As thermal coal inventory in China falls, will demand pick up?

2014-03-31

Thermal coal shipments make up ~20% of the global dry bulk trade, while China accounted for ~17% of the volume in 2012. Although high thermal coal inventory levels at Chinese ports tend to be negative for dry bulk shippers such as Navios Maritime Partners LP (NMM), Navios Maritime Holdings Inc. (NM), DryShips Inc. (DRYS), and Baltic Trading Ltd. (BALT), as importers could scale back imports in the future, thermal coal inventory in China tends to go through a seasonal pattern.

Year-over-year growth

Since demand for cooling and heating is highest during the summer and winter, port inventories follow accordingly, as importers stock enough coal to make sure there’s adequate supply. But because this trend is well known, and because it also drives seasonality in the Baltic Dry Index, analysts use year-over-year growth.

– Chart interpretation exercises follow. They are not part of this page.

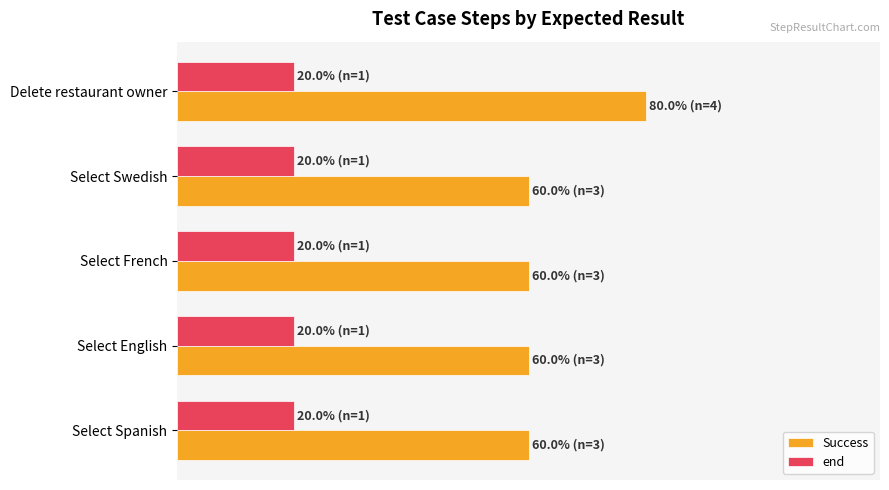

What are all the series names shown in the legend?

Success, end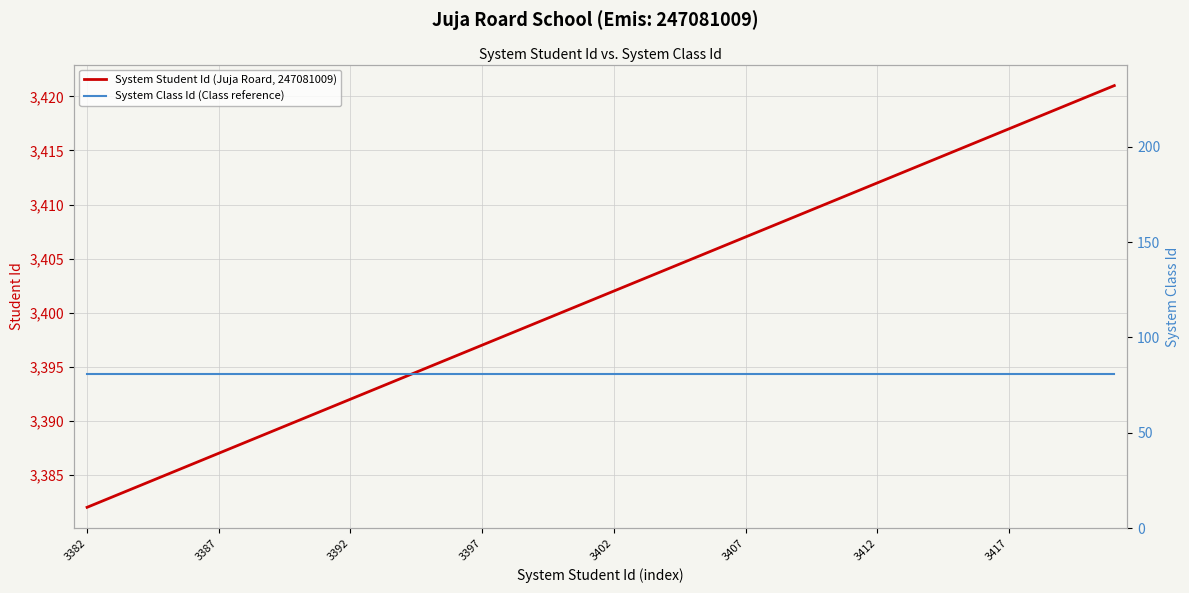

At which label does System Student Id (Juja Roard, 247081009) reach its minimum?

3382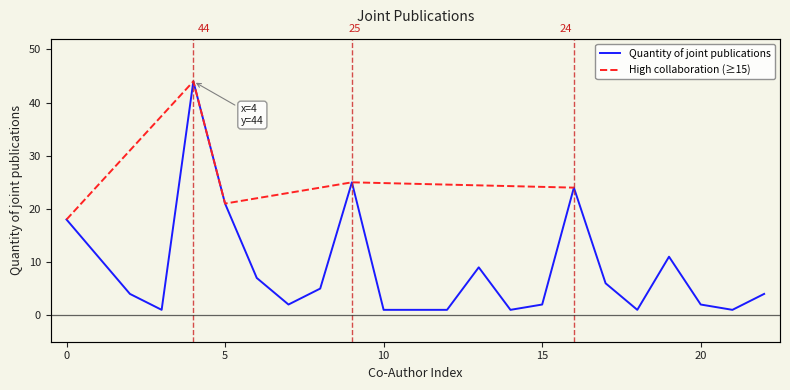

Reading right to left, extract all data points from this chart.

22=4	21=1	20=2	19=11	18=1	17=6	16=24	15=2	14=1	13=9	12=1	11=1	10=1	9=25	8=5	7=2	6=7	5=21	4=44	3=1	2=4	1=11	0=18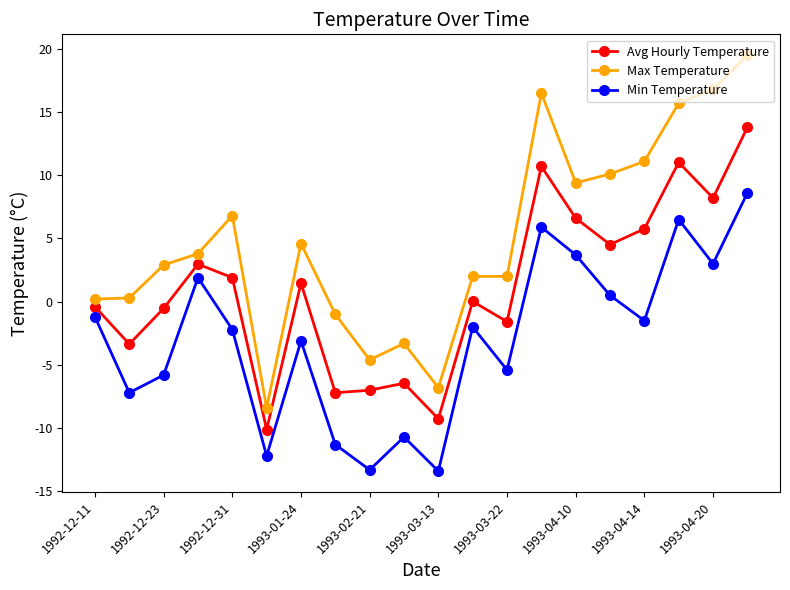

In Avg Hourly Temperature, how many points are lower than both neighbors (excluding endpoints)?

7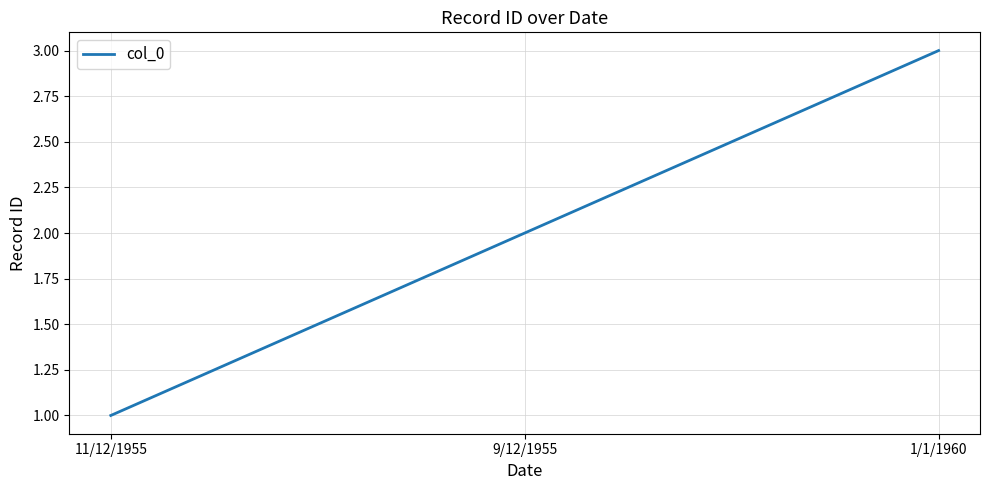

Rank the categories by value from highest to lowest.

1/1/1960, 9/12/1955, 11/12/1955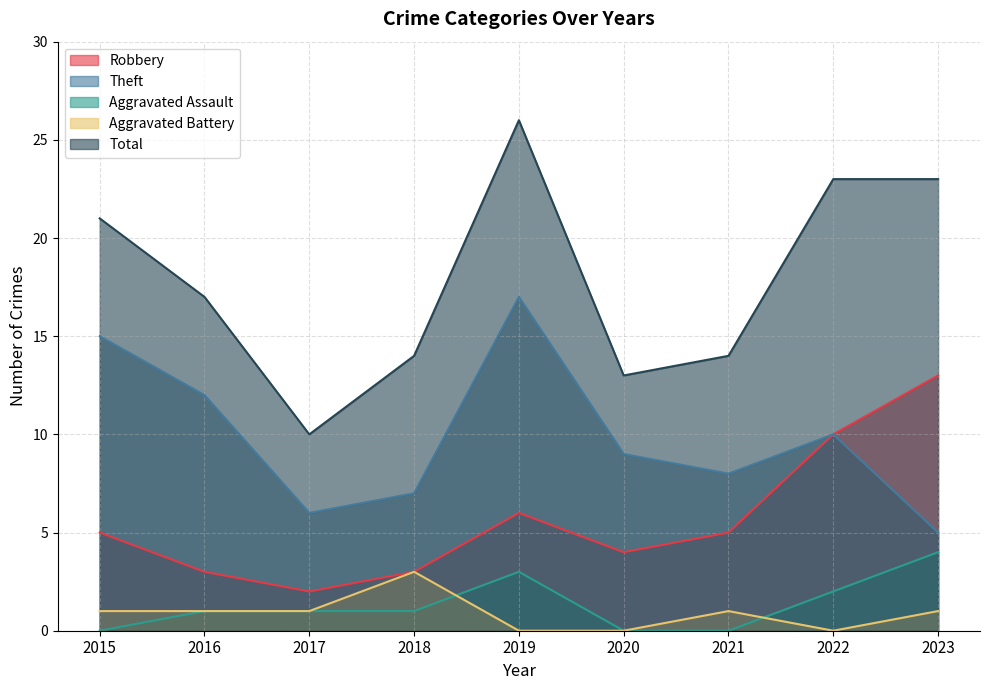

How many interior local valleys does the Robbery series have?

2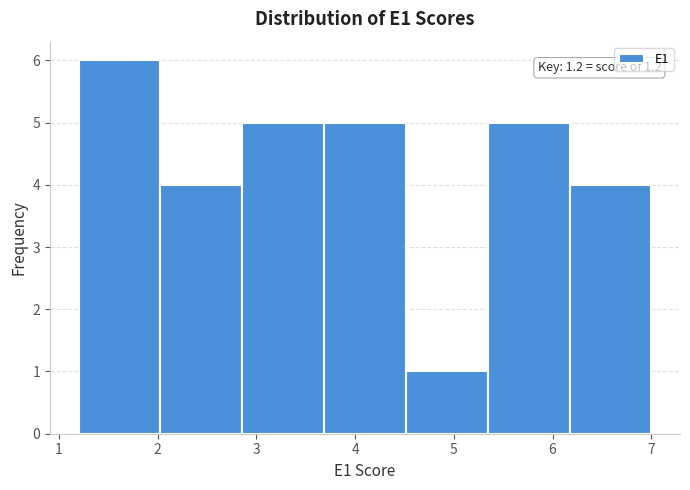

Over which range of the x-axis is the bar tallest?

1.2 to 2.0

While year-over-year growth did peak much higher than in previous years, inventory levels barely grew compared to similar months in 2012 from October to December. Recent high inventory figures likely reflect China’s weak electricity consumption. While weak economic activity might have been one factor, the government’s effort to curb pollution, a warmer winter (contrary to what we’ve experienced in North America), and increased hydropower production were probably more important drivers. According to Helen Lau, a Hong Kong–based analyst at UOB-Kay Hian Ltd., thermal coal stockpiles also rose because of cheaper imported coal (we’ll share a chart next week).

Thermal coal

On March 21, 2014, the total amount of thermal coal at Chinese ports grew 8.35%, down from 12.32%. Although high inventory figures likely negatively affected coal imports and the Baltic Dry Index (the benchmark price for hauling dry bulk goods on marine vessels), a recent decline in thermal coal could be considered a past negative on course to be neutral or positive for dry bulk shipping companies and the Guggenheim Shipping ETF (SEA). Plus, Lau predicts a pickup in consumption during the second quarter. Keep in mind that recent declines yearly inventory growth are in part driven by sustained increases in inventory until the end of March last year.